Ingredients and Weight:
- Flour, all-purpose: 1 1/2 cups (180g)
- Cocoa powder, unsweetened: 1/2 cup (60g)
- Sugar, granulated: 1 1/2 cups (300g)
- Baking soda: 1 teaspoon (5g)
- Salt: 1/2 teaspoon (2.5g)
- Eggs, large: 2
- Buttermilk: 1 cup (240ml)
- Coffee liqueur: 1/2 cup (120ml)
- Vegetable oil: 1/2 cup (120ml)
- Vanilla extract: 1 teaspoon (5ml)
Preparation Time:
15 minutes
Cooking Time:
30-35 minutes
Difficulty Level:
2 (Easy)
Preparation Method Steps:
- Preheat oven to 350°F (175°C). Grease and flour an 8-inch (20 cm) square baking dish.
- In a medium bowl, whisk together the flour, cocoa powder, sugar, baking soda, and salt.
- In a large bowl, whisk together the eggs, buttermilk, coffee liqueur, vegetable oil, and vanilla extract.
- Add the wet ingredients to the dry ingredients and stir until just combined. Do not overmix.
- Pour the batter into the prepared baking dish and bake for 30-35 minutes, or until a toothpick inserted into the center comes out clean.
- Let the cake cool in the pan for 10 minutes before inverting it onto a wire rack to cool completely.
Nutritional Information:
Per serving (1/8 of cake):
- Calories: 450
- Fat: 20g
- Saturated Fat: 12g
- Cholesterol: 100mg
- Sodium: 250mg
- Carbohydrates: 60g
- Protein: 5g
Dish Characteristics:
- Rich and decadent chocolate flavor
- Soft and moist crumb
- Infused with coffee liqueur for a subtle coffee aroma
- Classic American-style dessert
User Comments:
- "This cake is absolutely delicious! The coffee liqueur adds a perfect depth of flavor."
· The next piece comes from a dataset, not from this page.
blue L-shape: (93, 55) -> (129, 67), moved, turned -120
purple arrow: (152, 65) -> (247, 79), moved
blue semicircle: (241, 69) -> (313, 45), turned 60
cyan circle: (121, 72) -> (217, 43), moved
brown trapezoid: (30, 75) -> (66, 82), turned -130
- "I love how easy it is to make. It's a crowd-pleaser for sure."
- "The cake is moist and fluffy, and the chocolate flavor is intense."
Special Precautions and Tips:
- Do not overmix the batter, as this can result in a tough cake.
- If you don't have coffee liqueur, you can substitute with strongly brewed coffee.
- For a vegan version, replace the eggs with flax eggs (1 tablespoon flaxseed meal + 3 tablespoons water per egg) and use plant-based milk instead of buttermilk.